**Your objective:** Return every line of text in the material below verbatim, in its original order, and omit the picture placeholders from the output.

======== Recorded information ========

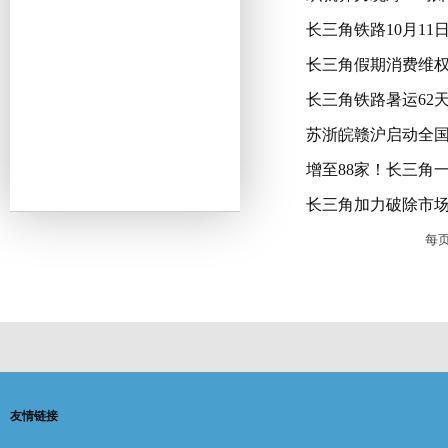
长三角铁路10月1
长三角假期消费维权
长三角铁路暑运62天
苏浙皖赣沪启动全国
增至88家！长三角
长三角加力破除市
每
友情链接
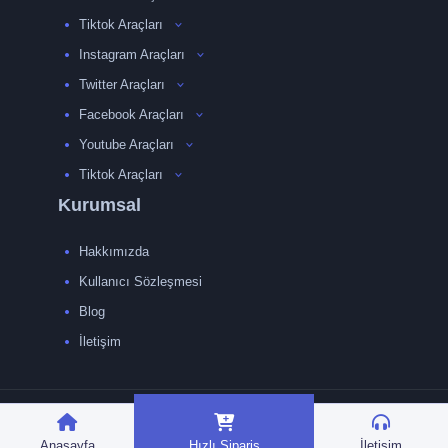
Tiktok Araçları
Instagram Araçları
Twitter Araçları
Facebook Araçları
Youtube Araçları
Tiktok Araçları
Kurumsal
Hakkımızda
Kullanıcı Sözleşmesi
Blog
İletişim
TRMedya 2026 © Tüm
hakları saklıdır.
Anasayfa
Hızlı Sipariş
İletişim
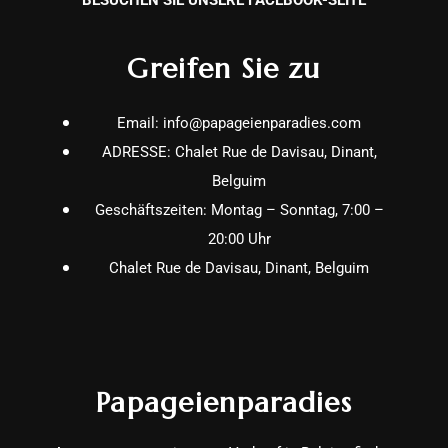
BESUCHEN SIE UNSERE FACEBOOK-SEITE
Greifen Sie zu
Email: info@papageienparadies.com
ADRESSE: Chalet Rue de Davisau, Dinant,
Belguim
Geschäftszeiten: Montag – Sonntag, 7:00 –
20:00 Uhr
Chalet Rue de Davisau, Dinant, Belguim
Papageienparadies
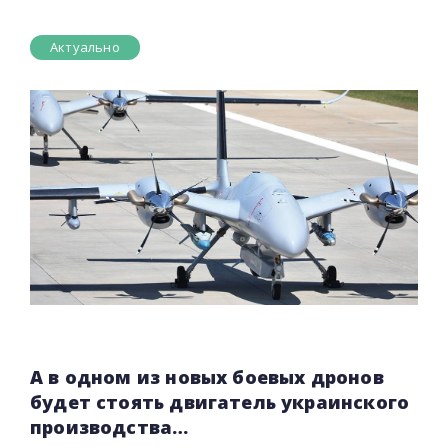
Актуально
А в одном из новых боевых дронов
будет стоять двигатель украинского
производства…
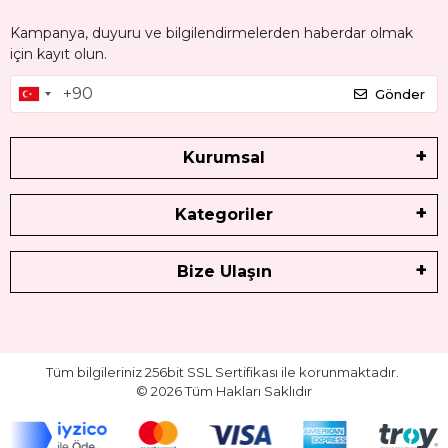
Kampanya, duyuru ve bilgilendirmelerden haberdar olmak
için kayıt olun.
Gönder
Kurumsal
Kategoriler
Bize Ulaşın
Tüm bilgileriniz 256bit SSL Sertifikası ile korunmaktadır.
©
2026
Tüm Hakları Saklıdır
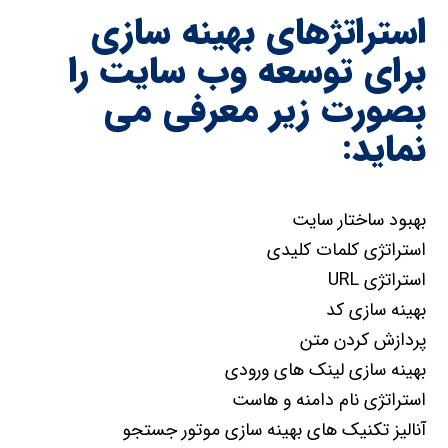
استراتژهای بهینه سازی
برای توسعه وب سایت را
بصورت زیر معرفی می
نماید:
بهبود ساختار سایت
استراتژی کلمات کلیدی
استراتژی URL
بهینه سازی کد
پردازش کردن متن
بهینه سازی لینک های ورودی
استراتژی نام دامنه و هاست
آنالیز تکنیک های بهینه سازی موتور جستجو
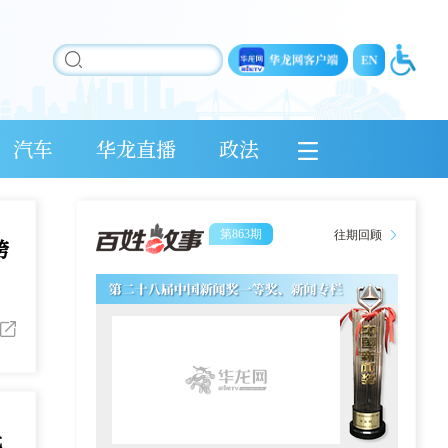
汽车
华龙直播
政法
第863期
往期回顾
跨
元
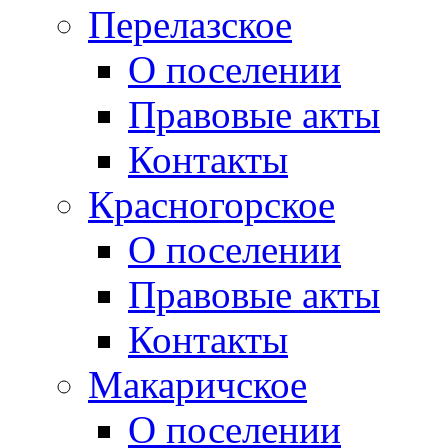
Перелазское
О поселении
Правовые акты
Контакты
Красногорское
О поселении
Правовые акты
Контакты
Макаричское
О поселении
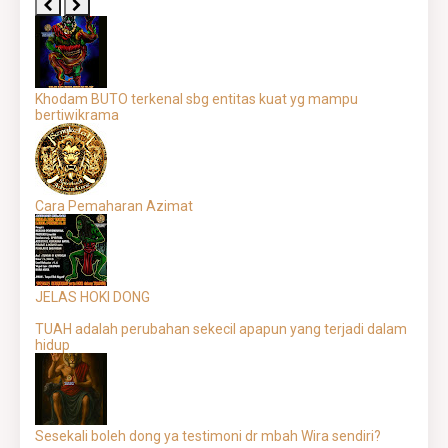
Khodam BUTO terkenal sbg entitas kuat yg mampu
bertiwikrama
Cara Pemaharan Azimat
JELAS HOKI DONG
TUAH adalah perubahan sekecil apapun yang terjadi dalam
hidup
Sesekali boleh dong ya testimoni dr mbah Wira sendiri?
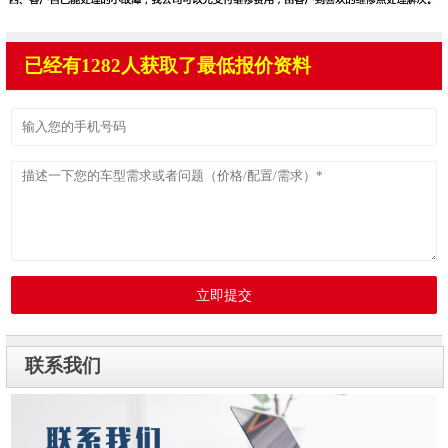
已经有1282人获取了最低报价资料
立即提交
联系我们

========

**Answer to this task:**
长三角铁路10月1
长三角假期消费维权
长三角铁路暑运62天
苏浙皖赣沪启动全国
增至88家！长三角
长三角加力破除市
每
友情链接
Tiktok Araçları
Instagram Araçları
Twitter Araçları
Facebook Araçları
Youtube Araçları
Tiktok Araçları
Kurumsal
Hakkımızda
Kullanıcı Sözleşmesi
Blog
İletişim
TRMedya 2026 © Tüm
hakları saklıdır.
Anasayfa
Hızlı Sipariş
İletişim
BESUCHEN SIE UNSERE FACEBOOK-SEITE
Greifen Sie zu
Email: info@papageienparadies.com
ADRESSE: Chalet Rue de Davisau, Dinant,
Belguim
Geschäftszeiten: Montag – Sonntag, 7:00 –
20:00 Uhr
Chalet Rue de Davisau, Dinant, Belguim
Papageienparadies
Актуально
А в одном из новых боевых дронов
будет стоять двигатель украинского
производства…
Kampanya, duyuru ve bilgilendirmelerden haberdar olmak
için kayıt olun.
Gönder
Kurumsal
Kategoriler
Bize Ulaşın
Tüm bilgileriniz 256bit SSL Sertifikası ile korunmaktadır.
©
2026
Tüm Hakları Saklıdır
استراتژهای بهینه سازی
برای توسعه وب سایت را
بصورت زیر معرفی می
نماید:
بهبود ساختار سایت
استراتژی کلمات کلیدی
استراتژی URL
بهینه سازی کد
پردازش کردن متن
بهینه سازی لینک های ورودی
استراتژی نام دامنه و هاست
آنالیز تکنیک های بهینه سازی موتور جستجو
汽车
华龙直播
政法
第863期
往期回顾
跨
元
Перелазское
О поселении
Правовые акты
Контакты
Красногорское
О поселении
Правовые акты
Контакты
Макаричское
О поселении
Khodam BUTO terkenal sbg entitas kuat yg mampu
bertiwikrama
Cara Pemaharan Azimat
JELAS HOKI DONG
TUAH adalah perubahan sekecil apapun yang terjadi dalam
hidup
Sesekali boleh dong ya testimoni dr mbah Wira sendiri?
已经有1282人获取了最低报价资料
立即提交
联系我们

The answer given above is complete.